A little list cheatcode

“Lists are immutable. You can’t just pick a single index and overwrite it.”


define :overwrite do |list, length, position, value|
  #empty return list
  outlist = (ring)
  #iterate through list
  tick_reset :over
  length.times do
    #Is this the position that is supposed to be overwritten?
    if  tick(:over) == (range 0, length)[position]
      #insert the desired value here
      outlist = outlist + (ring value)
      #copy the value from the original list and insert it here
      outlist = outlist + (ring list.look(:over))
  #return the return list
  overwrite = outlist

puts overwrite((knit, 5, 5), 5, 1, 3)


r = (knit 5,5)
l = r.to_a
l[1] = 3
print l.ring
1 Like

Why is stuff like that not mentioned in the sonic pi documentation?
Isn’t there stuff that isn’t officially supported and might be removed in the future?

Most likely because to_a is not considered part of the Sonic Pi language. (Sonic Pi is not designed to be a superset of Ruby but rather a specific DSL built with Ruby).

(It would of course be good for the distinction to be clear in the documentation - It is my goal in the not too distant future to update the documentation to make clearer the differences between Sonic Pi and plain Ruby, and things like the fact that any plain Ruby might still work but is not officially supported or guaranteed to keep working :+1:)

Does this mean that if I want my program to keep working, I should go with the former method?

Does this mean that if I want my program to keep working, I should go with the former method?

Your method, while it is a bit longer, is better in terms of forward compatibility.
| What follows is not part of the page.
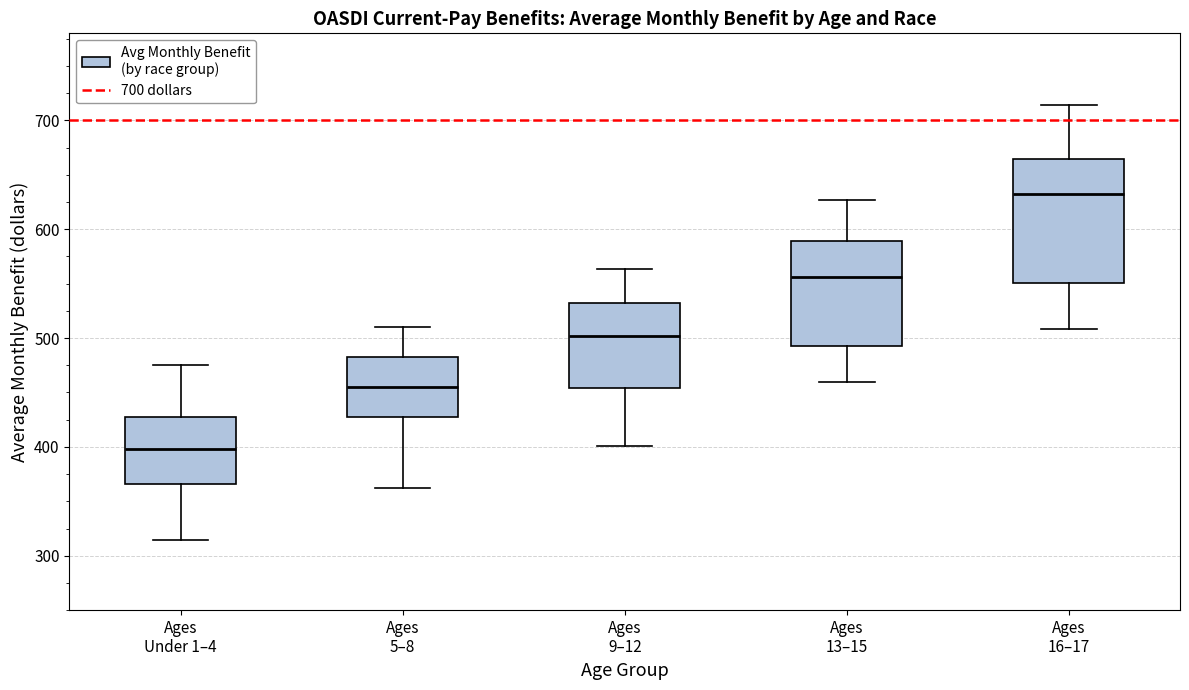

Which box's median line is the highest?

Ages 16–17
If you find yourself using it a lot you could put it in ~/.sonic-pi/config/init.rb so that it’s accessbile from all of your buffers. Don’t forget to copy it back in to the buffer if you share it with others though.
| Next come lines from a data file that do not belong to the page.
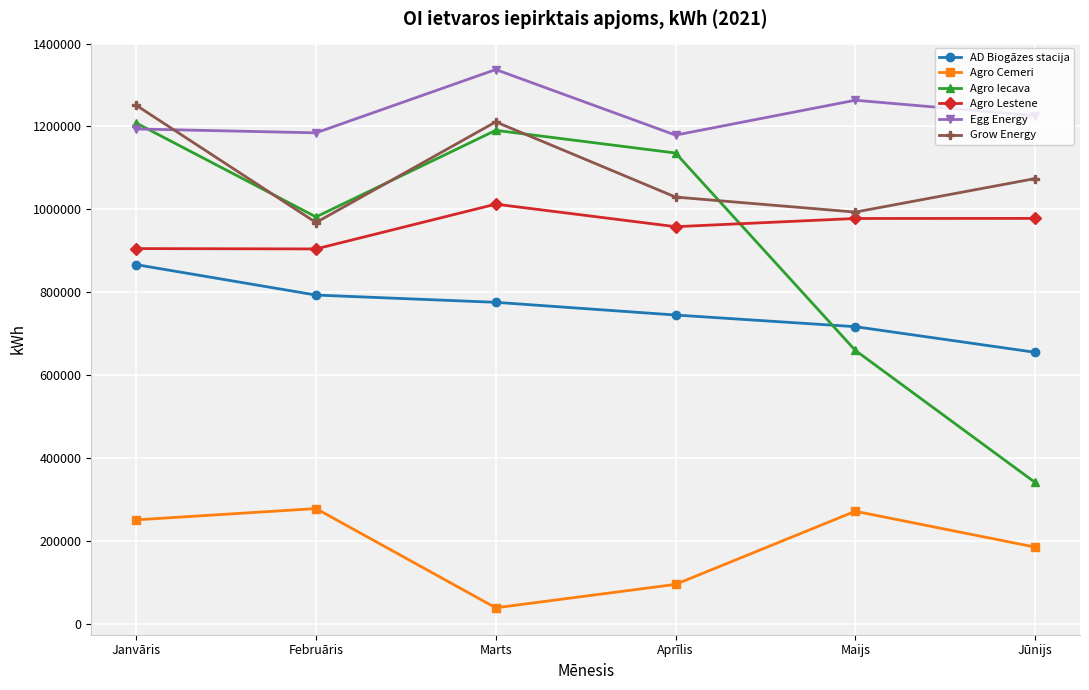

How many values in the Agro Lestene series exceed 977865?

3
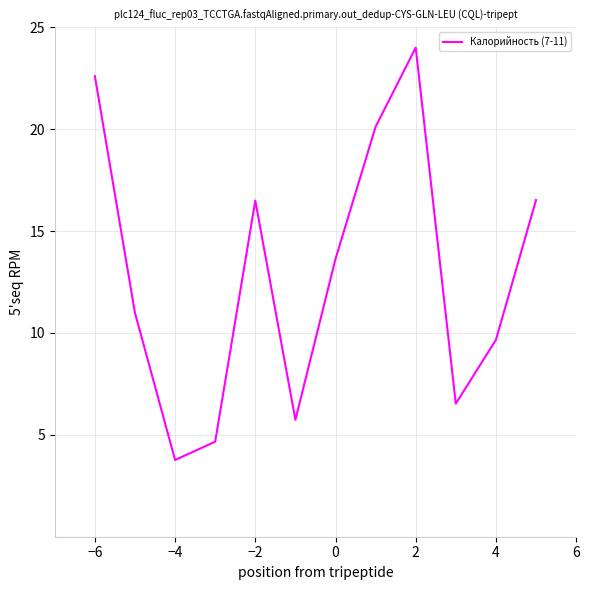

How many distinct data groups are displayed?

1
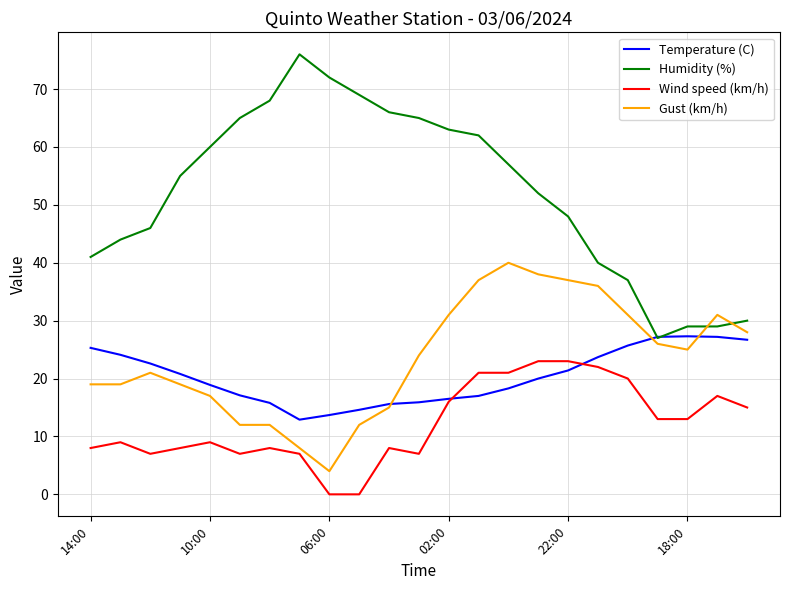

Rank the series by their maximum value, from highest to lowest.

Humidity (%), Gust (km/h), Temperature (C), Wind speed (km/h)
All that being said, I don’t think anyone needs to worry too much about compatibility right now as it feels like we’re some way off moving away from Ruby completely. I’ve certainly got a lot of old experiments that rely heavily on it and I’m not too concerned right now. We (the dev team) will try to give as much warning as we can with what will happen but it’s all just discussions and experiements at the moment.
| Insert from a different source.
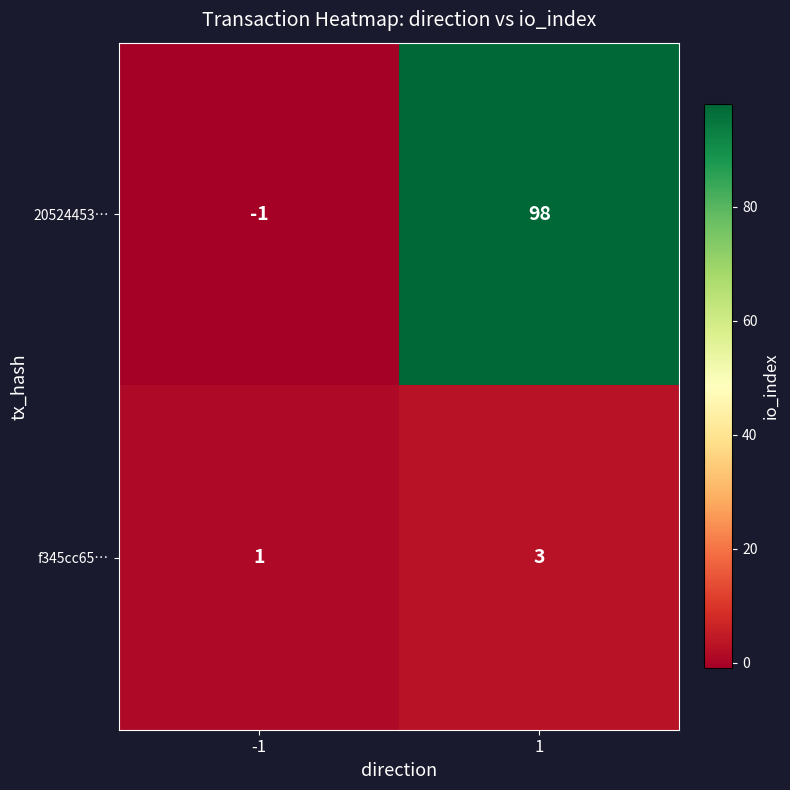

What is the highest value of the f345cc65… series?

3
I will say that, having talked to Sam about this in the past, there are actually some good things that could be made possible as a result of not using Ruby in Sonic Pi scripts itself. For example the threading model is wildly complicated at the moment and that’s partly to keep track of all the state in each thread. Using define :foo (like you were doing) instead of def foo (the Ruby way) does open the door to having better code to manage threading, which in turn paves the way to adding more cool features. It’s a long term investment though so I’m afraid it will require some patience all round. I hope that explains things a little bit!